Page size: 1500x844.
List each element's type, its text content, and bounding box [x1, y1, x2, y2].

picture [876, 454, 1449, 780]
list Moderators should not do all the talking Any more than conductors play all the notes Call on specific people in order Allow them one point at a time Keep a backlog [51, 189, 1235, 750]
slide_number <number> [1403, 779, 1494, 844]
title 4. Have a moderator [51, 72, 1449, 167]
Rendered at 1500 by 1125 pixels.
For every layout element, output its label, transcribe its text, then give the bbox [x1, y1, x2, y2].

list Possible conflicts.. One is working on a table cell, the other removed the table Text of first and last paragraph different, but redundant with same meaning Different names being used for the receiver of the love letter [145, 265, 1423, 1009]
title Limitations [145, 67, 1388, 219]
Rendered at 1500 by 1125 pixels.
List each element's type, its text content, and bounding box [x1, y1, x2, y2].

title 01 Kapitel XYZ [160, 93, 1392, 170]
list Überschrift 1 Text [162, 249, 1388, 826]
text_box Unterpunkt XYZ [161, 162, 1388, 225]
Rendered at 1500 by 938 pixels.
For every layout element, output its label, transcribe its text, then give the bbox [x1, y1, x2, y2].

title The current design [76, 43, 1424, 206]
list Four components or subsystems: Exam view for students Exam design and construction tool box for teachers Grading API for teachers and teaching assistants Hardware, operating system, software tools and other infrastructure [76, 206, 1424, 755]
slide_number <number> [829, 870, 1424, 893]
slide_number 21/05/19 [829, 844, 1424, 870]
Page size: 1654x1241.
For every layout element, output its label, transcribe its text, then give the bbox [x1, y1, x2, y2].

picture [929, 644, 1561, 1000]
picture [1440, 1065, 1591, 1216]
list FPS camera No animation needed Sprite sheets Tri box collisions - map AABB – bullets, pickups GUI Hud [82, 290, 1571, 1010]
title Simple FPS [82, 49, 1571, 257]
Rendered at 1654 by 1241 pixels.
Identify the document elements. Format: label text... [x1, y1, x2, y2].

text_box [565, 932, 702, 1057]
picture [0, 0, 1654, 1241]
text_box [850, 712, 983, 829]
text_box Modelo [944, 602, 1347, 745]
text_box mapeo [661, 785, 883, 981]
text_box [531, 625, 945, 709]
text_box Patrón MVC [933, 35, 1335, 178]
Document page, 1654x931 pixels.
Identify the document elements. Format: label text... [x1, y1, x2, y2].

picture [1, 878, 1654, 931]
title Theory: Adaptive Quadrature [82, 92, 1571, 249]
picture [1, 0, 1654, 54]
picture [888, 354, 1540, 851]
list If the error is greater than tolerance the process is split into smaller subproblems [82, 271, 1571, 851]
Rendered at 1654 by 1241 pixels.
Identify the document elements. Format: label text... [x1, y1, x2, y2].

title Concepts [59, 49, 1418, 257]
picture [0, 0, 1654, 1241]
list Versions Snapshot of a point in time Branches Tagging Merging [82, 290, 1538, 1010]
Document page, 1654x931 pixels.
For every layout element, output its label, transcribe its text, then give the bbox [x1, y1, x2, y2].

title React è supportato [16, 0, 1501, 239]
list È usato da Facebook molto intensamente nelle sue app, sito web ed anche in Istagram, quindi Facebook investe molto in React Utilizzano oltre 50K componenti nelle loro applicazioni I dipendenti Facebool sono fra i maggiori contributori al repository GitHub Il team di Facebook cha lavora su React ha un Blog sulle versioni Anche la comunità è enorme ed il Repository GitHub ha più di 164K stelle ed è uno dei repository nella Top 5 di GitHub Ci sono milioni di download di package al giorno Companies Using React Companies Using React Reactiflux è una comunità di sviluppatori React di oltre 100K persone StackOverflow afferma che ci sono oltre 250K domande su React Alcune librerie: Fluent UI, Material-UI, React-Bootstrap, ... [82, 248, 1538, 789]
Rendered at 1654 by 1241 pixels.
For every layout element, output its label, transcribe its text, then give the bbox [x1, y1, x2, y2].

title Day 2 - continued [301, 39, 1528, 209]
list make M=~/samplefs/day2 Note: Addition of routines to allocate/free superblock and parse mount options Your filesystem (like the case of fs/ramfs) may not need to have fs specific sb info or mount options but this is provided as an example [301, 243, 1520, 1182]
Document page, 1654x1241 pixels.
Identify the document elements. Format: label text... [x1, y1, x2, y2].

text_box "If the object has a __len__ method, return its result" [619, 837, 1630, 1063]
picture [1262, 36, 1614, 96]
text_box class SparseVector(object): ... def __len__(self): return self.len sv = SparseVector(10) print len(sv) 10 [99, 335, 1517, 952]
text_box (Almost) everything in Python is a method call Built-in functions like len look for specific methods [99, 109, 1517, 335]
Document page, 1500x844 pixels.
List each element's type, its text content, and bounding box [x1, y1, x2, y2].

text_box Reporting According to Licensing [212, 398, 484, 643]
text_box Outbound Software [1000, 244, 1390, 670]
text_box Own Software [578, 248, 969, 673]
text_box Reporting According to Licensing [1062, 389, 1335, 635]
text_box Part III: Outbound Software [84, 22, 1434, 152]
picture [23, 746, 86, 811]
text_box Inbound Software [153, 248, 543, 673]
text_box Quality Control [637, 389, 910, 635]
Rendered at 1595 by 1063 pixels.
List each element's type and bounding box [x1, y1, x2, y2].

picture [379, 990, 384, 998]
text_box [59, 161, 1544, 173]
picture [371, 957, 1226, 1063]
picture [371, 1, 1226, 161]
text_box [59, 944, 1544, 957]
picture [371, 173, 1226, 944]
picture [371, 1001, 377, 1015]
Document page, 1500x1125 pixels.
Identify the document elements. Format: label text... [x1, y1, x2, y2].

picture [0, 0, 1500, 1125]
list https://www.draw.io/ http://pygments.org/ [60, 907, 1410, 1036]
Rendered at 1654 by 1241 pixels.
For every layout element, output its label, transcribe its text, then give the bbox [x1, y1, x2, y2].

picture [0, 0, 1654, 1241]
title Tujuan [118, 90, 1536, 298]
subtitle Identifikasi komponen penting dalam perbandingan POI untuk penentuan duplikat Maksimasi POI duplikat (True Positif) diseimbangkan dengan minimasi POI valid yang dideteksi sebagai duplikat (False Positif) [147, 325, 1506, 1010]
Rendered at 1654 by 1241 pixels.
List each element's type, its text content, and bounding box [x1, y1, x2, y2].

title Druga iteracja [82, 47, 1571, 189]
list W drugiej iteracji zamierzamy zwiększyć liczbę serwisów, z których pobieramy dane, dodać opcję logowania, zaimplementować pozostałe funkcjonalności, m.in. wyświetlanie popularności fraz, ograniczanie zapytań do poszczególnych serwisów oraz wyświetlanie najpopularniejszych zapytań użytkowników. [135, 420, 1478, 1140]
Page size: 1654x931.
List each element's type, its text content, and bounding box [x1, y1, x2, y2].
——
» Exercise aim: Rewrite every one of the records with "bounding box" swapped for "enclosing box" wherever it occurs, leaving the rest untouched.

» The solution:
Page size: 1500x844.
List each element's type, its text content, and enclosing box [x1, y1, x2, y2].

picture [876, 454, 1449, 780]
list Moderators should not do all the talking Any more than conductors play all the notes Call on specific people in order Allow them one point at a time Keep a backlog [51, 189, 1235, 750]
slide_number <number> [1403, 779, 1494, 844]
title 4. Have a moderator [51, 72, 1449, 167]
Rendered at 1500 by 1125 pixels.
For every layout element, output its label, transcribe its text, then give the bbox [x1, y1, x2, y2].

list Possible conflicts.. One is working on a table cell, the other removed the table Text of first and last paragraph different, but redundant with same meaning Different names being used for the receiver of the love letter [145, 265, 1423, 1009]
title Limitations [145, 67, 1388, 219]
Rendered at 1500 by 1125 pixels.
List each element's type, its text content, and enclosing box [x1, y1, x2, y2].

title 01 Kapitel XYZ [160, 93, 1392, 170]
list Überschrift 1 Text [162, 249, 1388, 826]
text_box Unterpunkt XYZ [161, 162, 1388, 225]
Rendered at 1500 by 938 pixels.
For every layout element, output its label, transcribe its text, then give the bbox [x1, y1, x2, y2].

title The current design [76, 43, 1424, 206]
list Four components or subsystems: Exam view for students Exam design and construction tool box for teachers Grading API for teachers and teaching assistants Hardware, operating system, software tools and other infrastructure [76, 206, 1424, 755]
slide_number <number> [829, 870, 1424, 893]
slide_number 21/05/19 [829, 844, 1424, 870]
Page size: 1654x1241.
For every layout element, output its label, transcribe its text, then give the bbox [x1, y1, x2, y2].

picture [929, 644, 1561, 1000]
picture [1440, 1065, 1591, 1216]
list FPS camera No animation needed Sprite sheets Tri box collisions - map AABB – bullets, pickups GUI Hud [82, 290, 1571, 1010]
title Simple FPS [82, 49, 1571, 257]
Rendered at 1654 by 1241 pixels.
Identify the document elements. Format: label text... [x1, y1, x2, y2].

text_box [565, 932, 702, 1057]
picture [0, 0, 1654, 1241]
text_box [850, 712, 983, 829]
text_box Modelo [944, 602, 1347, 745]
text_box mapeo [661, 785, 883, 981]
text_box [531, 625, 945, 709]
text_box Patrón MVC [933, 35, 1335, 178]
Document page, 1654x931 pixels.
Identify the document elements. Format: label text... [x1, y1, x2, y2].

picture [1, 878, 1654, 931]
title Theory: Adaptive Quadrature [82, 92, 1571, 249]
picture [1, 0, 1654, 54]
picture [888, 354, 1540, 851]
list If the error is greater than tolerance the process is split into smaller subproblems [82, 271, 1571, 851]
Rendered at 1654 by 1241 pixels.
Identify the document elements. Format: label text... [x1, y1, x2, y2].

title Concepts [59, 49, 1418, 257]
picture [0, 0, 1654, 1241]
list Versions Snapshot of a point in time Branches Tagging Merging [82, 290, 1538, 1010]
Document page, 1654x931 pixels.
For every layout element, output its label, transcribe its text, then give the bbox [x1, y1, x2, y2].

title React è supportato [16, 0, 1501, 239]
list È usato da Facebook molto intensamente nelle sue app, sito web ed anche in Istagram, quindi Facebook investe molto in React Utilizzano oltre 50K componenti nelle loro applicazioni I dipendenti Facebool sono fra i maggiori contributori al repository GitHub Il team di Facebook cha lavora su React ha un Blog sulle versioni Anche la comunità è enorme ed il Repository GitHub ha più di 164K stelle ed è uno dei repository nella Top 5 di GitHub Ci sono milioni di download di package al giorno Companies Using React Companies Using React Reactiflux è una comunità di sviluppatori React di oltre 100K persone StackOverflow afferma che ci sono oltre 250K domande su React Alcune librerie: Fluent UI, Material-UI, React-Bootstrap, ... [82, 248, 1538, 789]
Rendered at 1654 by 1241 pixels.
For every layout element, output its label, transcribe its text, then give the bbox [x1, y1, x2, y2].

title Day 2 - continued [301, 39, 1528, 209]
list make M=~/samplefs/day2 Note: Addition of routines to allocate/free superblock and parse mount options Your filesystem (like the case of fs/ramfs) may not need to have fs specific sb info or mount options but this is provided as an example [301, 243, 1520, 1182]
Document page, 1654x1241 pixels.
Identify the document elements. Format: label text... [x1, y1, x2, y2].

text_box "If the object has a __len__ method, return its result" [619, 837, 1630, 1063]
picture [1262, 36, 1614, 96]
text_box class SparseVector(object): ... def __len__(self): return self.len sv = SparseVector(10) print len(sv) 10 [99, 335, 1517, 952]
text_box (Almost) everything in Python is a method call Built-in functions like len look for specific methods [99, 109, 1517, 335]
Document page, 1500x844 pixels.
List each element's type, its text content, and enclosing box [x1, y1, x2, y2].

text_box Reporting According to Licensing [212, 398, 484, 643]
text_box Outbound Software [1000, 244, 1390, 670]
text_box Own Software [578, 248, 969, 673]
text_box Reporting According to Licensing [1062, 389, 1335, 635]
text_box Part III: Outbound Software [84, 22, 1434, 152]
picture [23, 746, 86, 811]
text_box Inbound Software [153, 248, 543, 673]
text_box Quality Control [637, 389, 910, 635]
Rendered at 1595 by 1063 pixels.
List each element's type and enclosing box [x1, y1, x2, y2].

picture [379, 990, 384, 998]
text_box [59, 161, 1544, 173]
picture [371, 957, 1226, 1063]
picture [371, 1, 1226, 161]
text_box [59, 944, 1544, 957]
picture [371, 173, 1226, 944]
picture [371, 1001, 377, 1015]
Document page, 1500x1125 pixels.
Identify the document elements. Format: label text... [x1, y1, x2, y2].

picture [0, 0, 1500, 1125]
list https://www.draw.io/ http://pygments.org/ [60, 907, 1410, 1036]
Rendered at 1654 by 1241 pixels.
For every layout element, output its label, transcribe its text, then give the bbox [x1, y1, x2, y2].

picture [0, 0, 1654, 1241]
title Tujuan [118, 90, 1536, 298]
subtitle Identifikasi komponen penting dalam perbandingan POI untuk penentuan duplikat Maksimasi POI duplikat (True Positif) diseimbangkan dengan minimasi POI valid yang dideteksi sebagai duplikat (False Positif) [147, 325, 1506, 1010]
Rendered at 1654 by 1241 pixels.
List each element's type, its text content, and enclosing box [x1, y1, x2, y2].

title Druga iteracja [82, 47, 1571, 189]
list W drugiej iteracji zamierzamy zwiększyć liczbę serwisów, z których pobieramy dane, dodać opcję logowania, zaimplementować pozostałe funkcjonalności, m.in. wyświetlanie popularności fraz, ograniczanie zapytań do poszczególnych serwisów oraz wyświetlanie najpopularniejszych zapytań użytkowników. [135, 420, 1478, 1140]
Page size: 1654x931.
List each element's type, its text content, and enclosing box [x1, y1, x2, y2].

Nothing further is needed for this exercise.